Sea Urchins
© APEX NewsSea Urchins.
At first they looked like baseballs or perhaps esoteric vegetables. Finally the hundreds of odd orbs washed up on beaches and have been identified as a species of urchin known as a sea potato.

The sight of hundreds of the objects alarmed holidaymakers in Devon and Cornwall who steered well clear, fearing they could be poisonous. A dog walker, however, was brave enough to take one home as a memento, the Sun reported, before throwing it into the bin as a precaution.

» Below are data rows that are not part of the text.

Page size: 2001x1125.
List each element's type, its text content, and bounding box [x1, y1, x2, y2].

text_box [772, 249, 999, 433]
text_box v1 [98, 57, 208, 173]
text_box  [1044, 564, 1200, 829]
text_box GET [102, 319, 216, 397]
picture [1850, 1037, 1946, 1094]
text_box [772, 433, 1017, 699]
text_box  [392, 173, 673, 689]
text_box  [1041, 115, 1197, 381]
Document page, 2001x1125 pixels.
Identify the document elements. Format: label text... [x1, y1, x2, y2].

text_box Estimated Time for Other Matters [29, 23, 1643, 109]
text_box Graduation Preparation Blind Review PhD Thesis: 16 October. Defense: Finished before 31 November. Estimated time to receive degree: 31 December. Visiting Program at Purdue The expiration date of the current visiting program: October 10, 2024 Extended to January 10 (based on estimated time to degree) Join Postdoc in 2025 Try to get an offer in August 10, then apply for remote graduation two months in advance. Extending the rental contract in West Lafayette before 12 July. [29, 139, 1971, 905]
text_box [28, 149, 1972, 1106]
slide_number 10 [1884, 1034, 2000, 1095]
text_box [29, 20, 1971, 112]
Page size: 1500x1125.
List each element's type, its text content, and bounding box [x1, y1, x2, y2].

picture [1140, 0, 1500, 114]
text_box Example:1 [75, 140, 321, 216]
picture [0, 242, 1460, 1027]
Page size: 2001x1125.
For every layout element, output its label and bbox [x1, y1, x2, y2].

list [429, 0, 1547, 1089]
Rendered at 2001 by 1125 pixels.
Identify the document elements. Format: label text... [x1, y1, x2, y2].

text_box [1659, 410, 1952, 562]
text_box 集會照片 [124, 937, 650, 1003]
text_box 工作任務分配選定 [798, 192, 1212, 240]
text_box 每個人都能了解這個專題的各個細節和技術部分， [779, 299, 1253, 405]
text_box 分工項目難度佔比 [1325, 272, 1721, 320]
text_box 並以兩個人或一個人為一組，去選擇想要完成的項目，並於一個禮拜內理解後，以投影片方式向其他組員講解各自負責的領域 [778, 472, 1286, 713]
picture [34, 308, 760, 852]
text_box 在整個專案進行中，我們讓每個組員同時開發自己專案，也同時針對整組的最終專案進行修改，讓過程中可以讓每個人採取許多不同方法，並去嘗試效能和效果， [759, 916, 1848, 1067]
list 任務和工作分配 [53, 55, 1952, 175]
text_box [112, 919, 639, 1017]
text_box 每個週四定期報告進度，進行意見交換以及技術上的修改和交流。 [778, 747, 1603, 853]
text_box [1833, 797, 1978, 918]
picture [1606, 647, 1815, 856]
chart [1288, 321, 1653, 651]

Scientists have identified the objects as sea potatoes, a sea urchin which can grow up to three inches in diameter and able to survive in waters up to 650 feet deep. They have been dubbed sea potatoes because of their dried brownish yellow shells.

Hundreds of the urchins were washed up on the beach between Penzance and Marion on Wednesday night. The last time as many appeared on land was in May 1995. The sea potatoes or Echinocardium cordatum, to give the urchin its scientific name, lives in sand burrows and are commonplace on some sandy beaches.

"You get lots of them on Torbay main beach, for example," told the Guardian. "They are related to starfish and usually covered with little spines."

Mass strandings were not particularly rare, he added.

"I think such things happen from time to time and are entirely natural - bit like bushfires."